Un message à propos de Notre-Dame de Paris

par K.S.

Nous avons reçu ce petit texte d’une internaute, qui signe "Sidonie". Merci à elle. Doit-on transmettre ses suggestions à qui de droit ? Nous ne le savons pas.

Pour cette flèche de Notre-Dame de Paris, faut-il un projet moderne, voire futuriste ? Au contraire, faut-il reconstruire à l’identique celle conçue par Viollet-le-Duc, datant du 19ème siècle, alors que pendant bien longtemps, la cathédrale n’en avait plus… Lorsqu’on voit les tableaux la représentant, avant l’adjonction de la flèche telle que la connaissent aujourd’hui les Parisiens et les touristes, quelle belle harmonie ! Quelle impression de force tranquille…

Non, je supplie les autorités de remplacer la toiture – au vu du climat de l’Ile de France, c’est inévitable – mais pour le reste laissez-là en paix, cette vieille dame. D’autant que, comme pour le couteau dont on a remplacé plusieurs fois et la lame et le manche, mais qui reste notre bon vieux couteau, bien des éléments de Notre Dame remontent à des époques plus ou moins anciennes. Inutile donc d’en rajouter encore. Il y a eu incendie ? C’était la volonté divine, dont les desseins impénétrables devraient être mieux respectés.

Bien sûr, indépendamment de l’intérêt architectural et artistique de la cathédrale, chacun y va de ses références historiques : le sacre des rois ou des tyrans, les enterrements religieux de chefs d’Etat de notre bonne république laïque, les mariages, les messes solennelles ou pas. Mais qu’est donc ce monument, sinon un des symboles de l’oppression, celle des rois et celle de l’Eglise ? C’est donc cela qu’il faut avoir vu, lorsqu’on vient en visite à Paris, avec en second choix le symbole de l’ère industrielle triomphante, la tour Eiffel…
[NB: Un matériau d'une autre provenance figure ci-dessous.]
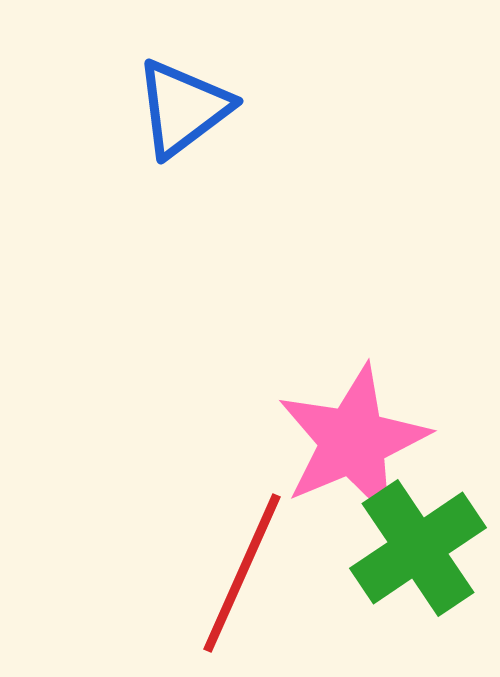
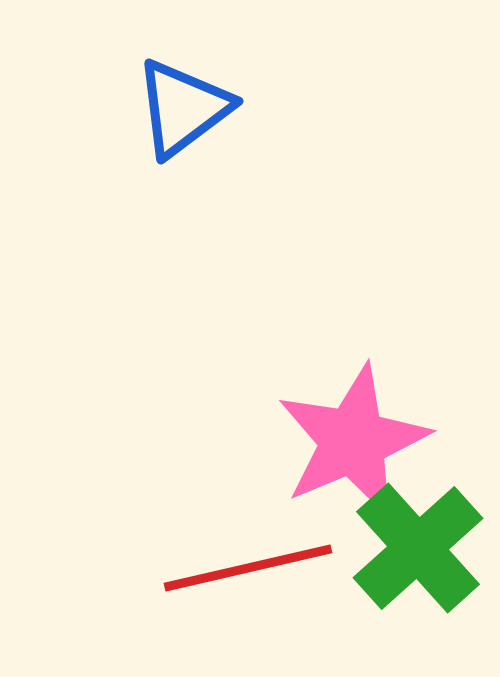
green cross: rotated 8 degrees counterclockwise
red line: moved 6 px right, 5 px up; rotated 53 degrees clockwise
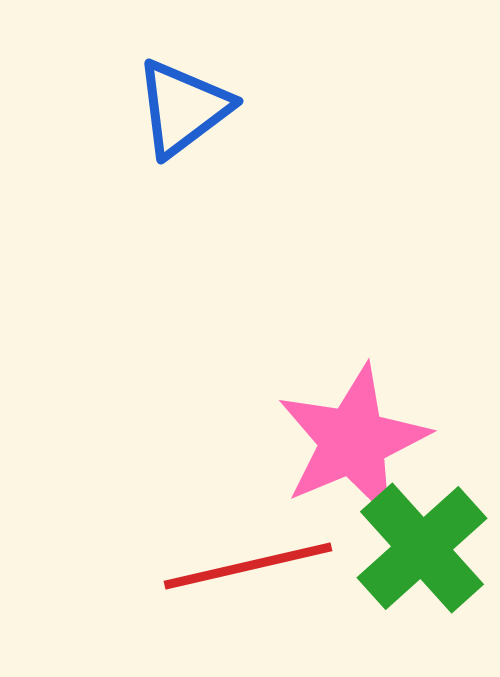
green cross: moved 4 px right
red line: moved 2 px up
Une petite suggestion : s’il faut absolument que Notre Dame soit restaurée en cinq ans, pour être fin prête pour les Jeux Olympiques, ne pourrait-on pas envisager, avant de remettre en place le mobilier, les tableaux, les autels et les reliques, d’y faire se dérouler les cérémonies d’ouverture et de clôture qui encadrent les épreuves ? Le cadre serait magnifique, digne de cette grand-messe sportive pour laquelle il est d’usage de dépenser des sommes dont une petite partie suffirait à soulager quelque peu les souffrances des plus pauvres, de plus en plus nombreux. Même pensée concernant les généreux donateurs venus au secours d’un monument emblématique, certes, alors que les « gens d’en bas » sont le plus souvent oubliés et invisibles et ne reçoivent d’aide que d’à peine mieux lotis qu’eux.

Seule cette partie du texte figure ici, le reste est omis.